Un peu partout en Europe centrale, on aurait pu raser des bâtiments abandonnés et tombés en ruines pour la plupart pendant l’ère soviétique, et souvent dans des états de délabrement inspirant tout sauf la convivialité. Comme on a fait table rase de cette période suite à la chute du bloc communiste.
Mais de Berlin à Varsovie, en passant par Bratislava ou Cracovie, a germé dans le chef d’habitants la géniale idée de les acquérir pour les ressusciter. C’est toutefois surtout en Hongrie que les ruin bars ont fleuri comme des mauvaises herbes.

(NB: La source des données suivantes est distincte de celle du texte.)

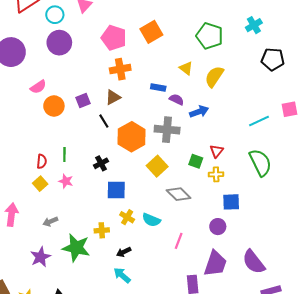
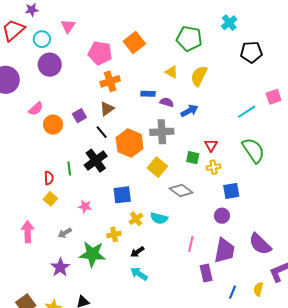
black cross: (101, 163) -> (96, 161), moved, size x1.6
pink star: (66, 181) -> (85, 206), moved
yellow cross: (127, 217) -> (136, 219), turned 32
pink line: (179, 241) -> (191, 244), moved

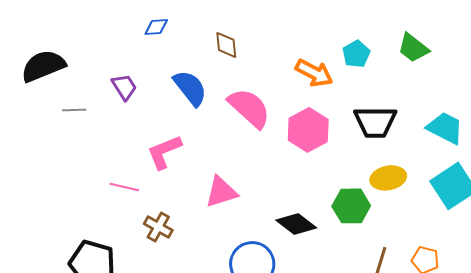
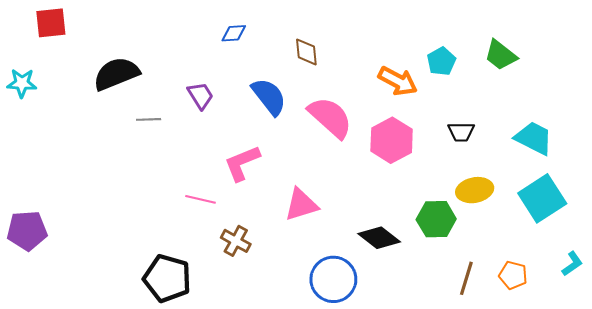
black trapezoid: (375, 122) -> (461, 132), size x0.6

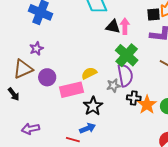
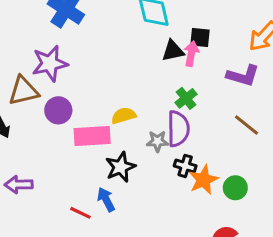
black square: (154, 14) -> (200, 38), moved
black triangle: (113, 27) -> (173, 51), turned -35
purple star: (36, 49) -> (50, 63), size x1.6
green cross: (127, 55) -> (186, 98), size x0.6
blue arrow: (88, 128) -> (106, 199), turned -105

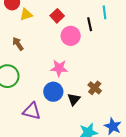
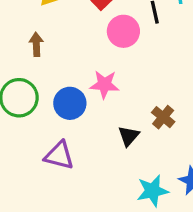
brown arrow: (18, 44) -> (36, 44), turned 32
blue circle: (53, 92) -> (70, 103), moved

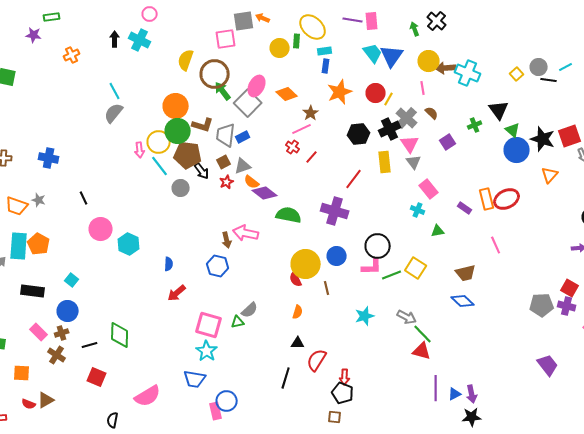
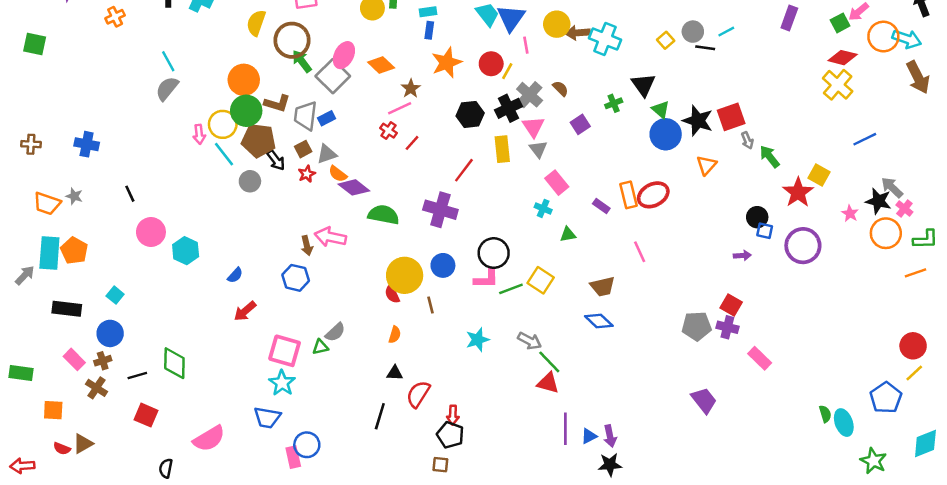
pink line: (423, 88) -> (526, 45), moved
blue semicircle: (169, 264) -> (235, 275), turned 40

De jour comme de nuit, ils sont de véritables institutions dans le pays.
Rien qu’à Budapest, on en dénombre une vingtaine, et plus précisément à Pest, la partie nord du Danube.
Les ruins bars ont aussi généralement cette particularité d’accueillir leur clientèle dans un décor éclectique et des plus kitsch, sorti de la créativité de leur propriétaire. Un cadre composé d’innombrables objets récupérés et recyclés de toutes tailles, couleurs et formes, et qui à priori n’ont rien d’harmonieux. Mais c’est donc justement aussi cet assortiment quasi parfaitement improbable qui les caractérisent. Imaginez boire un verre ou manger (chaque ruin bar a une cuisine) assis dans une demi baignoire, avec un vélo rouillé pendant au plafond au-dessus de votre tête, et à côté de vous des cadres paraissant tapisser des trous ou de grossières traces!
Lu ainsi, cela n’a peut-être rien de tentant. Mais tenter un ruin bar, c’est quasi la certitude d’avoir envie de gouter à nouveau au concept et à une ambiance propre à chacun!